### Exercise goal
Repeat every record exactly, but omit the images.

### Source data
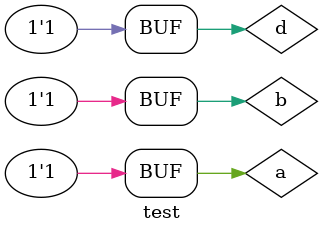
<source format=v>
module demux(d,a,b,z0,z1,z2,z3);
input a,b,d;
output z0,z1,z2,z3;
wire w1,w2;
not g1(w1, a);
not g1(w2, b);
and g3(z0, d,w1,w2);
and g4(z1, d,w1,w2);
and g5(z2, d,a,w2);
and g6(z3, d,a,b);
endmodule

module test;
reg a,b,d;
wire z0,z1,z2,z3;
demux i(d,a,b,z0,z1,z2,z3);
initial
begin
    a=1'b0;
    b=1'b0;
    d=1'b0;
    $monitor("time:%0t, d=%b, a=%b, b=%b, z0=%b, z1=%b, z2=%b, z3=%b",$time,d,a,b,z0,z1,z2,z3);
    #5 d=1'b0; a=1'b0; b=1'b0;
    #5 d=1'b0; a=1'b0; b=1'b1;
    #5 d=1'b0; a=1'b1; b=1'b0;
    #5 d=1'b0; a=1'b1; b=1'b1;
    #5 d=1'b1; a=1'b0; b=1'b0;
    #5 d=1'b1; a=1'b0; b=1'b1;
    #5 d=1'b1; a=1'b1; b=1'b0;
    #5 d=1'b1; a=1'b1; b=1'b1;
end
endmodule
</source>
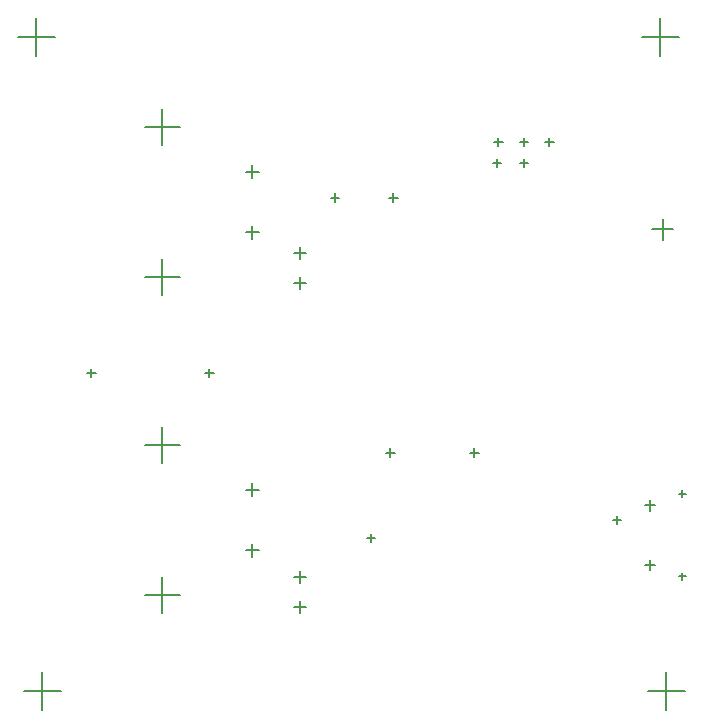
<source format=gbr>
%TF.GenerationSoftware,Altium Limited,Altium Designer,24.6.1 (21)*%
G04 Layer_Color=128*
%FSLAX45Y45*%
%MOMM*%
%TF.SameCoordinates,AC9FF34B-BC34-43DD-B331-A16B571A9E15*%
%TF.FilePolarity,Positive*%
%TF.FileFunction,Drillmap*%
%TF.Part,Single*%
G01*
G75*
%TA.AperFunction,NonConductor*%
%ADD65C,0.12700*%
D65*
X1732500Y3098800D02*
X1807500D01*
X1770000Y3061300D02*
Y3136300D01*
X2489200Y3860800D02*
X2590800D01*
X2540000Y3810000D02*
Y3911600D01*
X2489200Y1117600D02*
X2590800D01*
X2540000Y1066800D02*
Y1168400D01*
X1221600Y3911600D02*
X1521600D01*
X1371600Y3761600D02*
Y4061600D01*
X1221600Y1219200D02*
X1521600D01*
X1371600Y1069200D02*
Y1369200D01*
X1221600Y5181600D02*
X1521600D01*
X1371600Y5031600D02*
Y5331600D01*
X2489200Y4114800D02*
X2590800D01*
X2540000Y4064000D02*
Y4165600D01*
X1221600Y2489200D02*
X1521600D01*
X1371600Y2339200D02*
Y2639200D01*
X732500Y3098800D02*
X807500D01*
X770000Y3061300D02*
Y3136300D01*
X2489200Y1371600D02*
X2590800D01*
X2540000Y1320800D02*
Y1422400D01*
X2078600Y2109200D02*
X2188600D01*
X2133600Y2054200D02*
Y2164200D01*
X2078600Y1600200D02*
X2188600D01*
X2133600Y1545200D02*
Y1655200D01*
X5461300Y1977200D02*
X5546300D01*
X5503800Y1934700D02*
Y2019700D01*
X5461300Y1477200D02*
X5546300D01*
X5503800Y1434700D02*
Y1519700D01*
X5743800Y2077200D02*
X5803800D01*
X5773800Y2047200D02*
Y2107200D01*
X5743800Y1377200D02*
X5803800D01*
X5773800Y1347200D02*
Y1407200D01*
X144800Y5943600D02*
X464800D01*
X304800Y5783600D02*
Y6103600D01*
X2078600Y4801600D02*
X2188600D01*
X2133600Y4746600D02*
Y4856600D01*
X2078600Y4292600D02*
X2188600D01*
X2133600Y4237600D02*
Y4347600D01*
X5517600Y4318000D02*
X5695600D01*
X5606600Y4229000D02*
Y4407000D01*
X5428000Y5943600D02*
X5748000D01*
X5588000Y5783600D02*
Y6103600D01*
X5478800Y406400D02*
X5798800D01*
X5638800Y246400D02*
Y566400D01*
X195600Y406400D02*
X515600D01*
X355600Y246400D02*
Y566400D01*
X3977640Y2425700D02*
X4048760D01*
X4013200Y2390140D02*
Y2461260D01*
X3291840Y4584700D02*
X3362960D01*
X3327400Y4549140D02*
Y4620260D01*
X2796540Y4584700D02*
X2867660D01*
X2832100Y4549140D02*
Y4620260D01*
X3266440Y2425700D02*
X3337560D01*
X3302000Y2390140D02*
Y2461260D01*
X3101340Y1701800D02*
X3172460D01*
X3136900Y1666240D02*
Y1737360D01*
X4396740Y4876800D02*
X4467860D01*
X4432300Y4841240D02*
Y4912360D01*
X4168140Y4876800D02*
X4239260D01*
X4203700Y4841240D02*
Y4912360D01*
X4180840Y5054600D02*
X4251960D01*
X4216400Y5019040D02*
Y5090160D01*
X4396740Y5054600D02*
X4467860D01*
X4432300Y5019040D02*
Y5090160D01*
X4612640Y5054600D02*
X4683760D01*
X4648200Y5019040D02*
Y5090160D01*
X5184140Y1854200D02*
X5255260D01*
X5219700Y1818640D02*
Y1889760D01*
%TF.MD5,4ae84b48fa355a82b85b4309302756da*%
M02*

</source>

### Task answer
<source format=v>
module demux(d,a,b,z0,z1,z2,z3);
input a,b,d;
output z0,z1,z2,z3;
wire w1,w2;
not g1(w1, a);
not g1(w2, b);
and g3(z0, d,w1,w2);
and g4(z1, d,w1,w2);
and g5(z2, d,a,w2);
and g6(z3, d,a,b);
endmodule

module test;
reg a,b,d;
wire z0,z1,z2,z3;
demux i(d,a,b,z0,z1,z2,z3);
initial
begin
    a=1'b0;
    b=1'b0;
    d=1'b0;
    $monitor("time:%0t, d=%b, a=%b, b=%b, z0=%b, z1=%b, z2=%b, z3=%b",$time,d,a,b,z0,z1,z2,z3);
    #5 d=1'b0; a=1'b0; b=1'b0;
    #5 d=1'b0; a=1'b0; b=1'b1;
    #5 d=1'b0; a=1'b1; b=1'b0;
    #5 d=1'b0; a=1'b1; b=1'b1;
    #5 d=1'b1; a=1'b0; b=1'b0;
    #5 d=1'b1; a=1'b0; b=1'b1;
    #5 d=1'b1; a=1'b1; b=1'b0;
    #5 d=1'b1; a=1'b1; b=1'b1;
end
endmodule
</source>
<source format=gbr>
%TF.GenerationSoftware,Altium Limited,Altium Designer,24.6.1 (21)*%
G04 Layer_Color=128*
%FSLAX45Y45*%
%MOMM*%
%TF.SameCoordinates,AC9FF34B-BC34-43DD-B331-A16B571A9E15*%
%TF.FilePolarity,Positive*%
%TF.FileFunction,Drillmap*%
%TF.Part,Single*%
G01*
G75*
%TA.AperFunction,NonConductor*%
%ADD65C,0.12700*%
D65*
X1732500Y3098800D02*
X1807500D01*
X1770000Y3061300D02*
Y3136300D01*
X2489200Y3860800D02*
X2590800D01*
X2540000Y3810000D02*
Y3911600D01*
X2489200Y1117600D02*
X2590800D01*
X2540000Y1066800D02*
Y1168400D01*
X1221600Y3911600D02*
X1521600D01*
X1371600Y3761600D02*
Y4061600D01*
X1221600Y1219200D02*
X1521600D01*
X1371600Y1069200D02*
Y1369200D01*
X1221600Y5181600D02*
X1521600D01*
X1371600Y5031600D02*
Y5331600D01*
X2489200Y4114800D02*
X2590800D01*
X2540000Y4064000D02*
Y4165600D01*
X1221600Y2489200D02*
X1521600D01*
X1371600Y2339200D02*
Y2639200D01*
X732500Y3098800D02*
X807500D01*
X770000Y3061300D02*
Y3136300D01*
X2489200Y1371600D02*
X2590800D01*
X2540000Y1320800D02*
Y1422400D01*
X2078600Y2109200D02*
X2188600D01*
X2133600Y2054200D02*
Y2164200D01*
X2078600Y1600200D02*
X2188600D01*
X2133600Y1545200D02*
Y1655200D01*
X5461300Y1977200D02*
X5546300D01*
X5503800Y1934700D02*
Y2019700D01*
X5461300Y1477200D02*
X5546300D01*
X5503800Y1434700D02*
Y1519700D01*
X5743800Y2077200D02*
X5803800D01*
X5773800Y2047200D02*
Y2107200D01*
X5743800Y1377200D02*
X5803800D01*
X5773800Y1347200D02*
Y1407200D01*
X144800Y5943600D02*
X464800D01*
X304800Y5783600D02*
Y6103600D01*
X2078600Y4801600D02*
X2188600D01*
X2133600Y4746600D02*
Y4856600D01*
X2078600Y4292600D02*
X2188600D01*
X2133600Y4237600D02*
Y4347600D01*
X5517600Y4318000D02*
X5695600D01*
X5606600Y4229000D02*
Y4407000D01*
X5428000Y5943600D02*
X5748000D01*
X5588000Y5783600D02*
Y6103600D01*
X5478800Y406400D02*
X5798800D01*
X5638800Y246400D02*
Y566400D01*
X195600Y406400D02*
X515600D01*
X355600Y246400D02*
Y566400D01*
X3977640Y2425700D02*
X4048760D01*
X4013200Y2390140D02*
Y2461260D01*
X3291840Y4584700D02*
X3362960D01*
X3327400Y4549140D02*
Y4620260D01*
X2796540Y4584700D02*
X2867660D01*
X2832100Y4549140D02*
Y4620260D01*
X3266440Y2425700D02*
X3337560D01*
X3302000Y2390140D02*
Y2461260D01*
X3101340Y1701800D02*
X3172460D01*
X3136900Y1666240D02*
Y1737360D01*
X4396740Y4876800D02*
X4467860D01*
X4432300Y4841240D02*
Y4912360D01*
X4168140Y4876800D02*
X4239260D01*
X4203700Y4841240D02*
Y4912360D01*
X4180840Y5054600D02*
X4251960D01*
X4216400Y5019040D02*
Y5090160D01*
X4396740Y5054600D02*
X4467860D01*
X4432300Y5019040D02*
Y5090160D01*
X4612640Y5054600D02*
X4683760D01*
X4648200Y5019040D02*
Y5090160D01*
X5184140Y1854200D02*
X5255260D01*
X5219700Y1818640D02*
Y1889760D01*
%TF.MD5,4ae84b48fa355a82b85b4309302756da*%
M02*

</source>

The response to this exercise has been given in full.